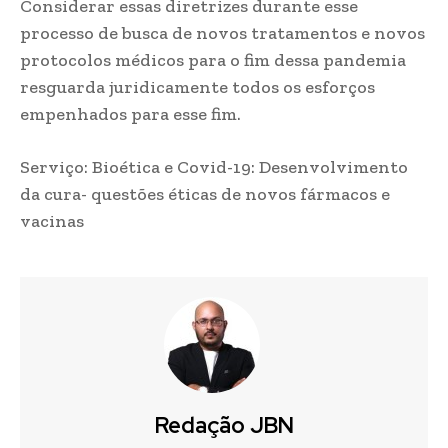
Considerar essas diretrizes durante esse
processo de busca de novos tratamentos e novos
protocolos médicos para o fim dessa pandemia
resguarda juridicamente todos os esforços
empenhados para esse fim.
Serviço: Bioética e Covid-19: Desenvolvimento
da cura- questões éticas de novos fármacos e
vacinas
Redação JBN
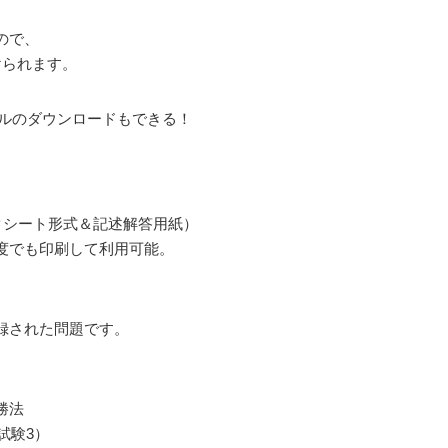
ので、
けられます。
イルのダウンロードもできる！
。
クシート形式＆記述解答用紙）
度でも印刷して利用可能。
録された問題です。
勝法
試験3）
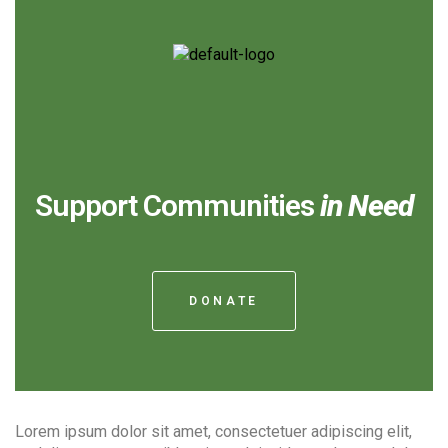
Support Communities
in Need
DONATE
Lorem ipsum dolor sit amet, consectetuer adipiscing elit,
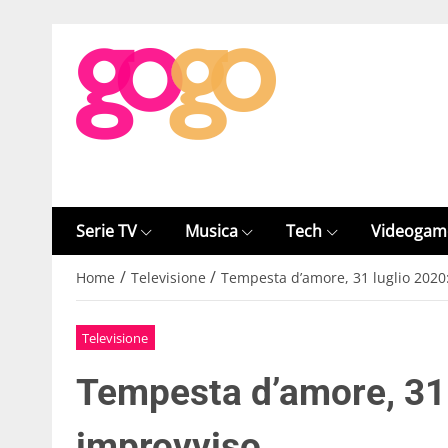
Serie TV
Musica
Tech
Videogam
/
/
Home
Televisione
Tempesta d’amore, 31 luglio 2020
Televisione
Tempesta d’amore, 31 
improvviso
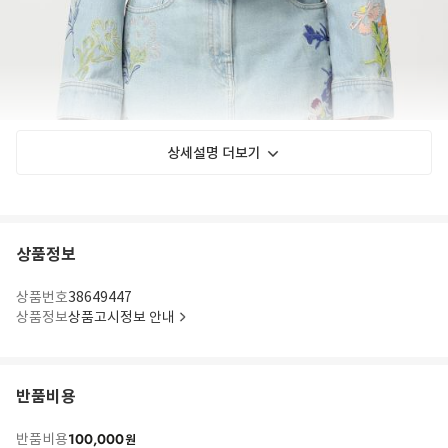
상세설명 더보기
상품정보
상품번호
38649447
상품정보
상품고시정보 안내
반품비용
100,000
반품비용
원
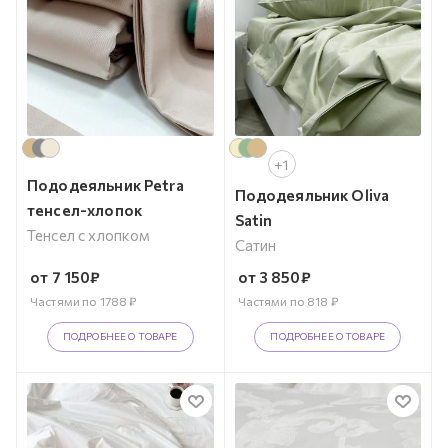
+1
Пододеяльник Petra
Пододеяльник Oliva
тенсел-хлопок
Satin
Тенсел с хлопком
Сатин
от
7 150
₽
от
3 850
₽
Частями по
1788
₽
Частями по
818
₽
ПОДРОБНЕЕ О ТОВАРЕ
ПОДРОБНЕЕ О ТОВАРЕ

::::

Problem description >> Swap "Televisione" for "TV" everywhere it appears in the entries, then give all the lines again with nothing else changed and without the pictures.

Exercise solution >>
Considerar essas diretrizes durante esse
processo de busca de novos tratamentos e novos
protocolos médicos para o fim dessa pandemia
resguarda juridicamente todos os esforços
empenhados para esse fim.
Serviço: Bioética e Covid-19: Desenvolvimento
da cura- questões éticas de novos fármacos e
vacinas
Redação JBN
ので、
けられます。
イルのダウンロードもできる！
。
クシート形式＆記述解答用紙）
度でも印刷して利用可能。
録された問題です。
勝法
試験3）
Support Communities
in Need
DONATE
Lorem ipsum dolor sit amet, consectetuer adipiscing elit,
Serie TV
Musica
Tech
Videogam
/
/
Home
TV
Tempesta d’amore, 31 luglio 2020
TV
Tempesta d’amore, 31 
improvviso
상세설명 더보기
상품정보
상품번호
38649447
상품정보
상품고시정보 안내
반품비용
100,000
반품비용
원
+1
Пододеяльник Petra
Пододеяльник Oliva
тенсел-хлопок
Satin
Тенсел с хлопком
Сатин
от
7 150
₽
от
3 850
₽
Частями по
1788
₽
Частями по
818
₽
ПОДРОБНЕЕ О ТОВАРЕ
ПОДРОБНЕЕ О ТОВАРЕ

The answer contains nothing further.